Thursday, October 13, 2011

Thoughts on the Feeding of the Five-Thousand – Philip or Andrew?

John 6:1-9

After this Jesus went to the other side of the Sea of Galilee, also called the Sea of Tiberias.  A large crowd kept following him, because they saw the signs that he was doing for the sick.  Jesus went up the mountain and sat down and there with his disciples.  Now the Passover, the festival of the Jews was near.  When he looked up and saw a large crowd coming toward him, Jesus said to Philip “Where are we to buy bread for these people to eat?”  He said this to test him, for he himself knew what he was going to do.  Philip answered him, “Six months’ wages would not buy enough bread for each of them to get a little.”  One of his disciples, Andrew, Simon Peter’s brother, said to him, “There is a boy here who has five barley loaves and two fish. But what are they among so many people?”
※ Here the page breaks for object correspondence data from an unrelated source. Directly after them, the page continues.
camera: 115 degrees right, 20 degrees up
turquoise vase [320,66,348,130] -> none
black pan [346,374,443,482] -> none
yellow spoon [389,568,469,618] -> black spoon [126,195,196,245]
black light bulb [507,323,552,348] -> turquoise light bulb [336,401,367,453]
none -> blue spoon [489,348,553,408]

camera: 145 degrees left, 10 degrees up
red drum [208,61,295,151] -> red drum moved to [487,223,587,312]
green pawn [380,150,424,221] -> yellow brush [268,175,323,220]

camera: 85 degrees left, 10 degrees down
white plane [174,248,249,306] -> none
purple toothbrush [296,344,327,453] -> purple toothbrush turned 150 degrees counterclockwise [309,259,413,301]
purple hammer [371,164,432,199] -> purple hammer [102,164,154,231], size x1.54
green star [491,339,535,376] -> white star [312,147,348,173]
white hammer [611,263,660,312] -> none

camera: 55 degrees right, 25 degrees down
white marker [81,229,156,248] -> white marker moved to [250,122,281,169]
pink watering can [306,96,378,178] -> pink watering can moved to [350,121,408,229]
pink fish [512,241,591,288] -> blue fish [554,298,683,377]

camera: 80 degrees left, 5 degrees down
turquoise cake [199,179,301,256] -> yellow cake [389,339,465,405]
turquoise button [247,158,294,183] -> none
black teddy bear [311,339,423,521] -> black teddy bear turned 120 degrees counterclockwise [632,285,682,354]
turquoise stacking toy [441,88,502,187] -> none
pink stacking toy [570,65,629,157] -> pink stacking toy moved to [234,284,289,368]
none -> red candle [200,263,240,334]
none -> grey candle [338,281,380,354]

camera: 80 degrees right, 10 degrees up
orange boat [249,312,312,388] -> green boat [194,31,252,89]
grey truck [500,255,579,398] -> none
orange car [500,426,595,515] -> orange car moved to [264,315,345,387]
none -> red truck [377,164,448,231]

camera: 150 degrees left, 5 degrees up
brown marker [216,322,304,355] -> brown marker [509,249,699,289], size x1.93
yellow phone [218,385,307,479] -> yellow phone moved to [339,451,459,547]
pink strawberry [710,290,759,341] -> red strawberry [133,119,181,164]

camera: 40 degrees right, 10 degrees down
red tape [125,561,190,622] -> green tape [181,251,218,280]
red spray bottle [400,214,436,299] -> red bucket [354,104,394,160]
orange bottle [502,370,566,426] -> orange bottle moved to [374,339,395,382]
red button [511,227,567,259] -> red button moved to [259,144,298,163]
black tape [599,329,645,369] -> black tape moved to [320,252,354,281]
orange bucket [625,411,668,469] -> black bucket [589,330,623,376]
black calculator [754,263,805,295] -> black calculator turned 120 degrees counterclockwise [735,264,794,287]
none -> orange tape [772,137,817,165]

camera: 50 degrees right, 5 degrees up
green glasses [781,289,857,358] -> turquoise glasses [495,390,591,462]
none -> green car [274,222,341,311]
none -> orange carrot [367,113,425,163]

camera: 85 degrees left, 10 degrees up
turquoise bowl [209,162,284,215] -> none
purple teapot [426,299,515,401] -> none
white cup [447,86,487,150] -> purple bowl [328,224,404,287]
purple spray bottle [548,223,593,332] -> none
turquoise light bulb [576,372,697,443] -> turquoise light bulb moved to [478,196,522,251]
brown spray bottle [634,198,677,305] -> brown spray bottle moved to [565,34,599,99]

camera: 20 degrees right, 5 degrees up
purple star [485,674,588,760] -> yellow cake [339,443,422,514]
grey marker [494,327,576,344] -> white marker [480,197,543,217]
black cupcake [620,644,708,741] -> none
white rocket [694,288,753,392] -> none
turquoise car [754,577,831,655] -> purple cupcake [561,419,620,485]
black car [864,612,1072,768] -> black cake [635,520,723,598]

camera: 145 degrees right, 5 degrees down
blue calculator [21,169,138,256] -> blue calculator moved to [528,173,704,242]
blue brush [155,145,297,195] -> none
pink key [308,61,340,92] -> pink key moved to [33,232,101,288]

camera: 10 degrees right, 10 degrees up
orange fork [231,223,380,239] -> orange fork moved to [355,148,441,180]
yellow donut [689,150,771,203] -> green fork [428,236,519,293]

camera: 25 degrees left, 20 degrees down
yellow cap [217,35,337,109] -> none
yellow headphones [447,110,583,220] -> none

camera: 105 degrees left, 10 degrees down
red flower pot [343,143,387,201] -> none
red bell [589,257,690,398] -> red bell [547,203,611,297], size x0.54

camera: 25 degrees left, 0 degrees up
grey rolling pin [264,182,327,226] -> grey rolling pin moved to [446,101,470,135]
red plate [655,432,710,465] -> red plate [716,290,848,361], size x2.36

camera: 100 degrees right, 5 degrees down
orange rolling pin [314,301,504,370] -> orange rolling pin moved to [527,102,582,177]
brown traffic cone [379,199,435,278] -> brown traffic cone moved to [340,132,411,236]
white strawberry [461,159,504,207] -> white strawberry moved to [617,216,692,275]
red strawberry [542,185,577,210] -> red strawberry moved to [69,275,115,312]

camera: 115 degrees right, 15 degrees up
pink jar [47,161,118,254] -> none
We are seeing a goodly number of large crowds gathering in our big cities lately. There are crowds protesting the state of the economy and the plight of the poor in this nation.  These are crowds looking for answers, for relief, for justice.  Long ago a crowd followed Jesus up a mountain.  They followed him because he was the answer to their physical ills and the hunger of their souls.  But Jesus was also concerned about their physical sustenance.  He cared that they had food to eat while they were on this pilgrimage.
Jesus still cares about our bodies, what we eat, what we drink, what we put on.  On that day there seemed to be a lack of food for a crowd of that size.  And there we meet two disciples who have two different approaches to the problem:
They are Philip and Andrew.  Philip’s approach was practical but faithless: “Six months’ wages would not buy enough bread for each of them to get a little.”  Don’t we often feel that way when confronted with the staggering realities of world poverty and need?   In our own strength and our own resources there is little hope to feed this hungry world.  We sometimes get so overwhelmed that we just want to say it is impossible and give up.
Then there is Andrew.  Equally aware of the enormity of the need he looks around for an answer anyway.  He locates a humble lunch that a boy was willing to donate.  He admits it is not much to offer given the need, he offers it anyway.   We can be like Philip and throw our hands up in despair or we can also be like Andrew and do something, even a small thing.  That small thing made all the difference in world because from it the miracle of the multiplication of the loaves and fishes came to be. This miracle is so central to the truth of the gospel that it is the only miracle that is recorded in all 4. 
The text says that Jesus asked Philip where he would find bread for the crowd because he was testing him.  Jesus knew what he was going to do.  Still today Jesus knows what he is going to do.  He is going to use the likes of Andrew in this world who offer what they can to turn the world upside down and care for the needs of the poor. 
So you don’t have to have all the answers…just lunch…just lunch and Jesus will do the rest.  What do you have in your hand that you can offer to God to take and break and bless and multiply for the use of the kingdom?  Habitat for Humanity was begun in 1976 with a couple with a tool box and a truck and God did the rest.  Michelangelo had a cast-off piece of marble that he got from a dump and God used that humble stone to create the famous statue of King David.  God will take whatever you have to offer him to bless and feed a hungry world. 
Be an Andrew.  It is how the kingdom of God works here on earth!

1 comment:

  1. Bèen blessed by the teaching. Thanks Bishop, may God continue to use you.